South Korean adoptees sue Denmark over right to know birth families
Summarized and contextualized by DistantNews.
At a glance
- Eight South Korean-born adoptees are suing Denmark, alleging illegal adoptions and demanding the state acknowledge its role in covering up their origins.
- One adoptee, Sofie Randel, discovered her adoption papers misrepresented her past, revealing she was not abandoned but entrusted to an orphanage by her mother.
- South Korea has apologized for past state-sanctioned adoption malpractices, while Danish adoption agencies allegedly knew children's identities were sometimes changed.
Eight South Korean-born adoptees are taking legal action against Denmark, demanding the state admit responsibility for its involvement in illegal adoptions that occurred decades ago and for allegedly covering up the children's true origins.
Sofie Randel, who arrived in Denmark with her younger brother in 1977, discovered that her official adoption papers told a false story. She had believed they were abandoned children, but research revealed their mother had entrusted them to an orphanage during a period of financial hardship. Randel, now 52, was reunited with her siblings in South Korea in 2023 after they had searched for them for 45 years.
They were looking for us for 45 years.
South Korea sent over 140,000 children overseas for adoption between 1955 and 1999. In October 2025, the South Korean government issued its first apology for state-sanctioned practices, acknowledging "unjust human rights violations." Between 1970 and 1989 alone, 7,220 South Korean children were adopted in Denmark, most of whom were told they were street orphans.

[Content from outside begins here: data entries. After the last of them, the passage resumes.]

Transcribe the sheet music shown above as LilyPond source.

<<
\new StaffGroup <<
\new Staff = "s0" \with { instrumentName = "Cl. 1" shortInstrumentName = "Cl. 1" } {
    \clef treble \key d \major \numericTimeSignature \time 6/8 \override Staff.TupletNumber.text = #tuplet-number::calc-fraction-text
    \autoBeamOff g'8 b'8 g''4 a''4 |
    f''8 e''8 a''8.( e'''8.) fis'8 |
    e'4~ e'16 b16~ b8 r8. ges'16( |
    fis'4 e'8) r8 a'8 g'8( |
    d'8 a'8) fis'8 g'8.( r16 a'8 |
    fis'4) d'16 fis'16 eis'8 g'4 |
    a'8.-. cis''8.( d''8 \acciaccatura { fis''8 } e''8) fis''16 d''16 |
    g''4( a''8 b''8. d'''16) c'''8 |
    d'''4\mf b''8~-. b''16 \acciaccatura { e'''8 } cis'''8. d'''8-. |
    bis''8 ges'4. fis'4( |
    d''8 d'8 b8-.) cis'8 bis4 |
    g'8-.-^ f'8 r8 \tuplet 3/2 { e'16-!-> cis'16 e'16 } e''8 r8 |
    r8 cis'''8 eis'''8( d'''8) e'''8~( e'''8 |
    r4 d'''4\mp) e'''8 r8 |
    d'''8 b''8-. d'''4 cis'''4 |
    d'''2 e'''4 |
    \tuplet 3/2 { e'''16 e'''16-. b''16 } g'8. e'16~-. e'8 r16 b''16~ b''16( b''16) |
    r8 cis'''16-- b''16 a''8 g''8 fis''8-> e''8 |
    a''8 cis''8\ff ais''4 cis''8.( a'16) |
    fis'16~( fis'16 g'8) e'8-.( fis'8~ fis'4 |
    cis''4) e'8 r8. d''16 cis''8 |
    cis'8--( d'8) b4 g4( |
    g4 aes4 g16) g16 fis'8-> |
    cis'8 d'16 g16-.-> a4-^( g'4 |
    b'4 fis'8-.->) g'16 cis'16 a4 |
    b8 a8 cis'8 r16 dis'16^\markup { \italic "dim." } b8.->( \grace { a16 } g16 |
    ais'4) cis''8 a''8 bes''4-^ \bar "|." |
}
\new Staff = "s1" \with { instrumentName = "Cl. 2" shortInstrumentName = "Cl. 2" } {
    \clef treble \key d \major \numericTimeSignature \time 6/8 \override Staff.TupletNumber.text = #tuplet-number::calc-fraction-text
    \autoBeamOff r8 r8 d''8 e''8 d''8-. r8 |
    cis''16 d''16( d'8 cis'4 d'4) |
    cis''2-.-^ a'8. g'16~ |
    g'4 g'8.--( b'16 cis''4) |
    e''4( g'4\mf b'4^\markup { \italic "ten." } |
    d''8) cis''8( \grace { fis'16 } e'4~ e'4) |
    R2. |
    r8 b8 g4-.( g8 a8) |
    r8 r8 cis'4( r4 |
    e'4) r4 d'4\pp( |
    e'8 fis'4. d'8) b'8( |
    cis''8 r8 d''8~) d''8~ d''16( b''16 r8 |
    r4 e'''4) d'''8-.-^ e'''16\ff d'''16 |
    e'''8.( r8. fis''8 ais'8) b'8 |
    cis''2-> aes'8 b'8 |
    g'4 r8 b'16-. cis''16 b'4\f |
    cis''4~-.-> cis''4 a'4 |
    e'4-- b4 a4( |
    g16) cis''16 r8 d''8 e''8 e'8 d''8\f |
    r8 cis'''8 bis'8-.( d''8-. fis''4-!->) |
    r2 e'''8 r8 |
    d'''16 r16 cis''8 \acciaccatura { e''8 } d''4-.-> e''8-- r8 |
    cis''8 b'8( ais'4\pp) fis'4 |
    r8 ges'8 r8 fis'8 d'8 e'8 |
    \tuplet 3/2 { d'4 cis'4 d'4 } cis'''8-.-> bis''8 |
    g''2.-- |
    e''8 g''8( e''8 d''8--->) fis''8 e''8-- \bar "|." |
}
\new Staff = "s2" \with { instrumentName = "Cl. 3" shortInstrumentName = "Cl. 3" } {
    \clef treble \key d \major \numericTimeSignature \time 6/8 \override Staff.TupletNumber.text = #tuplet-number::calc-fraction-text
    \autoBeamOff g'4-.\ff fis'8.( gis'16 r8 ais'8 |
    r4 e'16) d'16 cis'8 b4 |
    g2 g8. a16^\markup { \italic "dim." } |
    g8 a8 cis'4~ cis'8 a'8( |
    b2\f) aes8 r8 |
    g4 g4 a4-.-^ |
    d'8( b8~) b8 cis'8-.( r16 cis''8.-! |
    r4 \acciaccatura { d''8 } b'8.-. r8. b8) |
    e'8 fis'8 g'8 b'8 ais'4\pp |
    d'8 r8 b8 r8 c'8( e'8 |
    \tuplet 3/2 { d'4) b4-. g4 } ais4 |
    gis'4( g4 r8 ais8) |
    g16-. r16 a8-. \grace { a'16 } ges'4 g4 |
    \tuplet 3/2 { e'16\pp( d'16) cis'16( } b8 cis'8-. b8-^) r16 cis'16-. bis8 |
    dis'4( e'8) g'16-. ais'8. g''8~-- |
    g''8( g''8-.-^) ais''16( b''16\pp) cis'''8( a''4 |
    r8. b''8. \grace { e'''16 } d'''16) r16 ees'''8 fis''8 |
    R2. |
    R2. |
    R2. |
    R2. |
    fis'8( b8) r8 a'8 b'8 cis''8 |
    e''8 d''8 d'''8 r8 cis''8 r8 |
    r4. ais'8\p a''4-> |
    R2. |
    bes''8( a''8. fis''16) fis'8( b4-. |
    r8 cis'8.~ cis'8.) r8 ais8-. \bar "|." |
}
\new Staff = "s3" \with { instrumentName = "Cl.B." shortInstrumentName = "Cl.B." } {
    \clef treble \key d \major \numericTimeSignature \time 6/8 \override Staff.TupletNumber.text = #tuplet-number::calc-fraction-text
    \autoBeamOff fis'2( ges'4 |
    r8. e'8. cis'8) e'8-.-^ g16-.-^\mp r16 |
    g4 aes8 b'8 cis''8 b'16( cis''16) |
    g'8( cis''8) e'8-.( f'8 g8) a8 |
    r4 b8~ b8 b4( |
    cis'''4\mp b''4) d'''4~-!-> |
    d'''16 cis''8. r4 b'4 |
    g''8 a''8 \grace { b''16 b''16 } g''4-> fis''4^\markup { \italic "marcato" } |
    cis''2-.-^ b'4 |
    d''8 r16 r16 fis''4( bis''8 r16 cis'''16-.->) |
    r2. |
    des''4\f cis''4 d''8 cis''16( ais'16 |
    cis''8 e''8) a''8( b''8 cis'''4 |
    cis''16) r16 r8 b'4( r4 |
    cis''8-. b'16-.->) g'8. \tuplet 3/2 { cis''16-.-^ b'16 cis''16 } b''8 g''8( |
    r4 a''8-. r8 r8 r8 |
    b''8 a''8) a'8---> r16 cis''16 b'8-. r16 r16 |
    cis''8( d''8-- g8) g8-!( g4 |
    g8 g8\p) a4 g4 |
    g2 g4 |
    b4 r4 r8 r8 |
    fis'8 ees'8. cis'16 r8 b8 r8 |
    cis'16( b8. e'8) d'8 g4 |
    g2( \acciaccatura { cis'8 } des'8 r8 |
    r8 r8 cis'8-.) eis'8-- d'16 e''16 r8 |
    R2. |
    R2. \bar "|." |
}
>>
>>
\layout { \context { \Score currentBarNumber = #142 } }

As a Dane, I believed that Denmark was on the side of the good and that Korea, as a former dictatorship, was on the side of the bad guys.
Investigations have indicated that children in South Korean orphanages were given up for adoption without their families' consent. A 2024 report highlighted that Denmark's state-run adoption agencies were aware that their South Korean partners sometimes altered children's identities. Danish media reported that these agencies paid approximately 54 million kroner (US$8.4 million) to facilitate these adoptions.
Peter Moller, head of an association defending the rights of South Korean adoptees, contrasted Denmark's approach with South Korea's. He noted that while South Korea had the "courage to look what it had done straight in the eye," Denmark "prefers to sweep everything under the rug." The lawsuit seeks accountability from the Danish state for its role in these adoptions.
But Korea had the courage to look what it had done straight in the eye while Denmark prefers to sweep everything under the rug.